Among the stories presented during the show there are some that are part of the permanent repertoire and considered staples of Mount Dora's history. Other stories are included seasonally or alternated during special events, and some others are creative interpretations based on tales about a particular location or event. In general there is an average of 12 stories presented, with some of them enacted by the acting staff or the marionettes, while the rest are narrated during the tour. Each tour guide is a character of his own who has a particular narrative style that always delivers the performance according to his point of view and involvement with the plot. As they never have a predetermined schedule and the stories constantly change in relation to that character's mood, each tour can result in a completely different experience from the previous one, so in that way the audience will always have the chance of seeing something new. Perhaps the only exception is the plot performed by the marionettes, which is always a prerecorded play and necessary because of the logistical complexities involved in a puppetry show.

The following is an example of some of the stories throughout their regular season:

The Ghost of Fiddler's Pond: This is the oldest legend that has occurred within the city limits of today's Mount Dora. When it comes to historical, mystery, and romantic values, it is perhaps a true Mount Dora Gothic tale comparable to The Legend of Sleepy Hollow. The story is based on historical and folkloric elements that have been documented by different sources, including Edgerton's and Kennedy's books. Outside of the city of Mount Dora, by the intersection of Donnelly Street and State Road 441, exists a body of water named Fiddler's Pond. It is in reality a deep sink hole with a very steep bank, but which gives the appearance of a large pond. By the time the town settlement was on its way during the mid-1870s, early references already had named the body of water as Fiddler's Pond.
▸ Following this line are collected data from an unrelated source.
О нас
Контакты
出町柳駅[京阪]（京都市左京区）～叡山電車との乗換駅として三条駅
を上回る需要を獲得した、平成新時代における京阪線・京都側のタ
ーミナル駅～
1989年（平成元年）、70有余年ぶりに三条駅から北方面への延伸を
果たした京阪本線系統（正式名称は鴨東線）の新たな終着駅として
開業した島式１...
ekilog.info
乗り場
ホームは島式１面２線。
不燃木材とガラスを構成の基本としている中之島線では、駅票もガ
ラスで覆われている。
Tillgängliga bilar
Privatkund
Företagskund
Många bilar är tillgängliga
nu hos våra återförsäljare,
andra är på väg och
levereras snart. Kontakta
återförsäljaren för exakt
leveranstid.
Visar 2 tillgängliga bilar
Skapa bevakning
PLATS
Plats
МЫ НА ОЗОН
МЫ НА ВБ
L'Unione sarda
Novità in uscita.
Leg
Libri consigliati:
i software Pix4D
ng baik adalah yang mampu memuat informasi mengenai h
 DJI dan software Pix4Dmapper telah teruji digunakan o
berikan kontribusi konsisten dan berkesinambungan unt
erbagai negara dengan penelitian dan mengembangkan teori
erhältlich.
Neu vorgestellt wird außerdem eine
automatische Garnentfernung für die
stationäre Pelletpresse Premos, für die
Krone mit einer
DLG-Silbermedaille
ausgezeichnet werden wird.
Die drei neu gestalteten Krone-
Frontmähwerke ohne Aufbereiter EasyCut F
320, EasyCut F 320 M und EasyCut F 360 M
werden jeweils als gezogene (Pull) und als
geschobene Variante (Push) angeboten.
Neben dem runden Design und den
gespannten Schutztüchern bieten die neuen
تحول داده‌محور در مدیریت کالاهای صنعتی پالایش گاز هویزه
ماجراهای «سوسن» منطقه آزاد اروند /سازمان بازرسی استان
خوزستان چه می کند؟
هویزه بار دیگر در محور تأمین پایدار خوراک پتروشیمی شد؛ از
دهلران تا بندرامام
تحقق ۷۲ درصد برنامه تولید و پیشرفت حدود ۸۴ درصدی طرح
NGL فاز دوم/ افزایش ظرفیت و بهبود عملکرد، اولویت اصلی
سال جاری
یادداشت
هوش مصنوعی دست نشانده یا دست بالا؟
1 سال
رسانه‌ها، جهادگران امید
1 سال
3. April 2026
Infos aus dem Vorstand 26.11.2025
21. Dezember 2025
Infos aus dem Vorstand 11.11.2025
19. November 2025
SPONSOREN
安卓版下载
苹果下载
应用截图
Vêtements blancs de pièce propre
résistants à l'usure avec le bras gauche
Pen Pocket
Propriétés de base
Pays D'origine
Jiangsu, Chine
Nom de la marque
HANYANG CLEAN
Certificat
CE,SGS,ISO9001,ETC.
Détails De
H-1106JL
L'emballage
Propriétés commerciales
Although no specific evidence has been found yet about the origin of the name, Edgerton described in his book that the location was a frequently used watering stop for the animals pulling wagons into Mount Dora. As the story goes, a Mellonville (today's Sanford, Florida) merchant's wagon caravan suffered an accident losing all its cargo consisting of fiddle cases. However, several folk tales about the place have described that the location got its name after an errant vagrant fiddler mysteriously disappeared only leaving his fiddle case, which was later found floating on the waters. It was assumed that the man drowned there leaving the place haunted. Some local residents have claimed witnessing apparitions that wander around the area late at night, or have heard some sad fiddle sounds coming from the orange groves that for more than hundred years have surrounded the pond. Gina Mamo and Kaiden Long originated the roles in fiddlers pond.

== Storytelling ==
Another art form highly cultivated and promoted by the cast members is storytelling. The group of performers are carefully selected from those with a special talent for this narrative art.